======== Record excerpts

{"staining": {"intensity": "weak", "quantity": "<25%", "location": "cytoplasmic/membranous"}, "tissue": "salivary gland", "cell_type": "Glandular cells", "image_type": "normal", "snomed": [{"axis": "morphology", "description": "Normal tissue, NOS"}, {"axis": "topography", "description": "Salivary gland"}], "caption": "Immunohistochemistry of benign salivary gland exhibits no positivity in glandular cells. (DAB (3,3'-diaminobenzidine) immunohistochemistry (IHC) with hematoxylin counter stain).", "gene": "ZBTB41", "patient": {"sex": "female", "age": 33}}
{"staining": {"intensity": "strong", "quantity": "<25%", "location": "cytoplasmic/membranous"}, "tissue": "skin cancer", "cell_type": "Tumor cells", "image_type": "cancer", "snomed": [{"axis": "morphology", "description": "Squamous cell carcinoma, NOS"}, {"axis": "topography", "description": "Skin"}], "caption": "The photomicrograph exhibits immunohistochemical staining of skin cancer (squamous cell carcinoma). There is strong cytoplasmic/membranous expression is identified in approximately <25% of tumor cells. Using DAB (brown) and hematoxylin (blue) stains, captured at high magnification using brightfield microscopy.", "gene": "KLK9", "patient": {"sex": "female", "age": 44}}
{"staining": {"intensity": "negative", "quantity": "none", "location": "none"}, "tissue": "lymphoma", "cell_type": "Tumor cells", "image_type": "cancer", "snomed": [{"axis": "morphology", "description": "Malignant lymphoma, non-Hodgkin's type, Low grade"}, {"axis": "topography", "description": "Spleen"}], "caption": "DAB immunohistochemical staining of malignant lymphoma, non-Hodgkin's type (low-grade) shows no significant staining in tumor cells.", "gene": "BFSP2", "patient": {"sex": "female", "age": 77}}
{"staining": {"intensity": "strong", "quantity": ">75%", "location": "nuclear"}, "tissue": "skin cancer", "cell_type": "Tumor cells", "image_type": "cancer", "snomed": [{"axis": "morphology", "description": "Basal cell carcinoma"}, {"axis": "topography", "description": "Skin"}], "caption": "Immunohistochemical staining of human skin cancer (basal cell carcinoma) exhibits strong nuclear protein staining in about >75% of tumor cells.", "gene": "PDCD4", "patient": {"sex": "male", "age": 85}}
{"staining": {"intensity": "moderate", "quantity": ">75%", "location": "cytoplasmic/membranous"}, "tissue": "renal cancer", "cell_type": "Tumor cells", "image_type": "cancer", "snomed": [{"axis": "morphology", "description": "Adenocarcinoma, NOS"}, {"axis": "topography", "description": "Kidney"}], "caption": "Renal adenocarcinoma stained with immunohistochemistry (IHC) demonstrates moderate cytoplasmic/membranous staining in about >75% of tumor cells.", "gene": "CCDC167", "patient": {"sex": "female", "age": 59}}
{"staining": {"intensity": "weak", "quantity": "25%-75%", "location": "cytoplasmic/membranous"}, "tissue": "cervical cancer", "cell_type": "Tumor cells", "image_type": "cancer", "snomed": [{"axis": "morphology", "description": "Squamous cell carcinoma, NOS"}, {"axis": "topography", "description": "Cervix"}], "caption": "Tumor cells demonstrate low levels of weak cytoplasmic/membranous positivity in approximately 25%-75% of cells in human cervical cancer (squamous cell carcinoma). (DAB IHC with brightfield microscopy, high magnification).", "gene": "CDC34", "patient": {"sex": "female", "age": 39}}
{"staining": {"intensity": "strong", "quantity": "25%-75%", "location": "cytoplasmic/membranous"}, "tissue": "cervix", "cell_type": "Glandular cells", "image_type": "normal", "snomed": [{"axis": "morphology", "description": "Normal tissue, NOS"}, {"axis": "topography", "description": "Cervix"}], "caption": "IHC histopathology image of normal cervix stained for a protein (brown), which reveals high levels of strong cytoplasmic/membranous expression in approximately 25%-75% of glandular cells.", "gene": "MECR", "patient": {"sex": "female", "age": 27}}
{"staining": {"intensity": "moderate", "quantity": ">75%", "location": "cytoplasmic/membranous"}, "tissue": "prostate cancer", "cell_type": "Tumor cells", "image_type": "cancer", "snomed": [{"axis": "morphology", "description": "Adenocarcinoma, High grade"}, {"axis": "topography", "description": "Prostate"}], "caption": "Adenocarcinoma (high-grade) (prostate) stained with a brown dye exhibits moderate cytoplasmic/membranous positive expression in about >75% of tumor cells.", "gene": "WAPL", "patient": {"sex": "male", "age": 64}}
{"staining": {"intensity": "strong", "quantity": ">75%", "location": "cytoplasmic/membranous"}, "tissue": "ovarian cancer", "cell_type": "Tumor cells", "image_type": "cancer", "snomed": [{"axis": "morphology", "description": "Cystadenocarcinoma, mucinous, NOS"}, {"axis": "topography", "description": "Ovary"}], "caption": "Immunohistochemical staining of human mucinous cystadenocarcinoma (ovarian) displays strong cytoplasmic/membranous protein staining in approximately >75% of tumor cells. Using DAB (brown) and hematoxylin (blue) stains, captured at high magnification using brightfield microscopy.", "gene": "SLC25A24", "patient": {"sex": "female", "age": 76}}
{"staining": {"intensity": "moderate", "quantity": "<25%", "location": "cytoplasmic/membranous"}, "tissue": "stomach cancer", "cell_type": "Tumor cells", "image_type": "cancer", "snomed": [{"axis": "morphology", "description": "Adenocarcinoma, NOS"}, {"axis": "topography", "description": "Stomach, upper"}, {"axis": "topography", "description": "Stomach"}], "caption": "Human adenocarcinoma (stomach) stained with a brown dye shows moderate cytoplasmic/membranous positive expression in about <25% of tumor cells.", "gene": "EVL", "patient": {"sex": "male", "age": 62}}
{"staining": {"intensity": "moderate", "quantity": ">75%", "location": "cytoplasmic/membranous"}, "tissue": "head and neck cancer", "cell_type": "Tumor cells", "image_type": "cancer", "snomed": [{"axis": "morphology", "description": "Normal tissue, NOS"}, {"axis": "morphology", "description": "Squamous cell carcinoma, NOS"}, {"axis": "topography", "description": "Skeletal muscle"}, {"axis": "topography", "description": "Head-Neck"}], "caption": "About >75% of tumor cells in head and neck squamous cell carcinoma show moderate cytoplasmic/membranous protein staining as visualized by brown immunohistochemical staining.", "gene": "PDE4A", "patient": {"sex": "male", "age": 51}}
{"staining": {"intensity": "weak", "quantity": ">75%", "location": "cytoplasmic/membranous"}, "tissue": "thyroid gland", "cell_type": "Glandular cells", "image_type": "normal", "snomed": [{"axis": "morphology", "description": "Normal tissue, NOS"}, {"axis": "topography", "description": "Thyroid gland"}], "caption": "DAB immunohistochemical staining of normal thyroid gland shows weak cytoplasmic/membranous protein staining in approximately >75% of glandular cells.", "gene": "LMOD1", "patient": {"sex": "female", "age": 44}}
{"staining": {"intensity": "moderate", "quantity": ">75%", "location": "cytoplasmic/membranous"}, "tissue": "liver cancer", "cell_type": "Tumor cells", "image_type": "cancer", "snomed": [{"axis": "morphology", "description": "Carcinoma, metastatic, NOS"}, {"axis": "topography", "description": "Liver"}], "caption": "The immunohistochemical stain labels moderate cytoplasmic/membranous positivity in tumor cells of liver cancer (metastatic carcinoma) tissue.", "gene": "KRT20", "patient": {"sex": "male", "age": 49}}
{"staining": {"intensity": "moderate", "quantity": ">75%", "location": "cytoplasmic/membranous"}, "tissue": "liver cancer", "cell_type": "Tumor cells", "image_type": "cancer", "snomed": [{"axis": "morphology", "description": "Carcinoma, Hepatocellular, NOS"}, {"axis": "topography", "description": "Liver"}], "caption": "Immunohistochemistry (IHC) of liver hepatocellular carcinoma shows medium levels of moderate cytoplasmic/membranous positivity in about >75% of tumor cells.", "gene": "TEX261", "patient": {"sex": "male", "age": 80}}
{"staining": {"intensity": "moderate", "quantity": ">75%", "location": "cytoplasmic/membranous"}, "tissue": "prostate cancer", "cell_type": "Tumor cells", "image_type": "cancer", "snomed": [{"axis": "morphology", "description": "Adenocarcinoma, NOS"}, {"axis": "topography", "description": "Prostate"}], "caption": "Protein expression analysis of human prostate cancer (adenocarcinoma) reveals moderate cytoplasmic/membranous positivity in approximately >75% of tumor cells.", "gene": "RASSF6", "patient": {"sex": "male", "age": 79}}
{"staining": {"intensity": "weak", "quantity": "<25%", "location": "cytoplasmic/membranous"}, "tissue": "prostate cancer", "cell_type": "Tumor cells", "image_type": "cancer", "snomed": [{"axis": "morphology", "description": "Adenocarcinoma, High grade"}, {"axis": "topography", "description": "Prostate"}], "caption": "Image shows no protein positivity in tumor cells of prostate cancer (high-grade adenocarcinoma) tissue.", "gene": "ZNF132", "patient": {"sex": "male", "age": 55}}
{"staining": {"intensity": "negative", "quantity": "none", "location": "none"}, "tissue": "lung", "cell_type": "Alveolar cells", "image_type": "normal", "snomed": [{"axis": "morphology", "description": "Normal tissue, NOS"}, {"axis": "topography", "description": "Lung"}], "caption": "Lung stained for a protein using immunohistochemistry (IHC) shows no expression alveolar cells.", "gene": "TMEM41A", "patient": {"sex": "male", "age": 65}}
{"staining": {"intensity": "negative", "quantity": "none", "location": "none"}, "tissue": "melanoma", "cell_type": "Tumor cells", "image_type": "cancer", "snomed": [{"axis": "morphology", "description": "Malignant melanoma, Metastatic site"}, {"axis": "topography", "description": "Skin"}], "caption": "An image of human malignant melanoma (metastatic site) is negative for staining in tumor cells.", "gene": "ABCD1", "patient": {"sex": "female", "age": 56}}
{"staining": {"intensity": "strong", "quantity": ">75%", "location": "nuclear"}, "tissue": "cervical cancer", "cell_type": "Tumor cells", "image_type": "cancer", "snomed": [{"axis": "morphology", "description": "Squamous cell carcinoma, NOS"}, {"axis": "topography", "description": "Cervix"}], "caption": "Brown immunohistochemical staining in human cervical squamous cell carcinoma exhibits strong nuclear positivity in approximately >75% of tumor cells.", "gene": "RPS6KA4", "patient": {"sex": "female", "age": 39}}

================

:: Work task ::
The first line of the data, the line with "photomicrograph exhibits immunohistochemical", and all lines in between are to be copied exactly. Leave out everything else.

:: Solution to this task ::
{"staining": {"intensity": "weak", "quantity": "<25%", "location": "cytoplasmic/membranous"}, "tissue": "salivary gland", "cell_type": "Glandular cells", "image_type": "normal", "snomed": [{"axis": "morphology", "description": "Normal tissue, NOS"}, {"axis": "topography", "description": "Salivary gland"}], "caption": "Immunohistochemistry of benign salivary gland exhibits no positivity in glandular cells. (DAB (3,3'-diaminobenzidine) immunohistochemistry (IHC) with hematoxylin counter stain).", "gene": "ZBTB41", "patient": {"sex": "female", "age": 33}}
{"staining": {"intensity": "strong", "quantity": "<25%", "location": "cytoplasmic/membranous"}, "tissue": "skin cancer", "cell_type": "Tumor cells", "image_type": "cancer", "snomed": [{"axis": "morphology", "description": "Squamous cell carcinoma, NOS"}, {"axis": "topography", "description": "Skin"}], "caption": "The photomicrograph exhibits immunohistochemical staining of skin cancer (squamous cell carcinoma). There is strong cytoplasmic/membranous expression is identified in approximately <25% of tumor cells. Using DAB (brown) and hematoxylin (blue) stains, captured at high magnification using brightfield microscopy.", "gene": "KLK9", "patient": {"sex": "female", "age": 44}}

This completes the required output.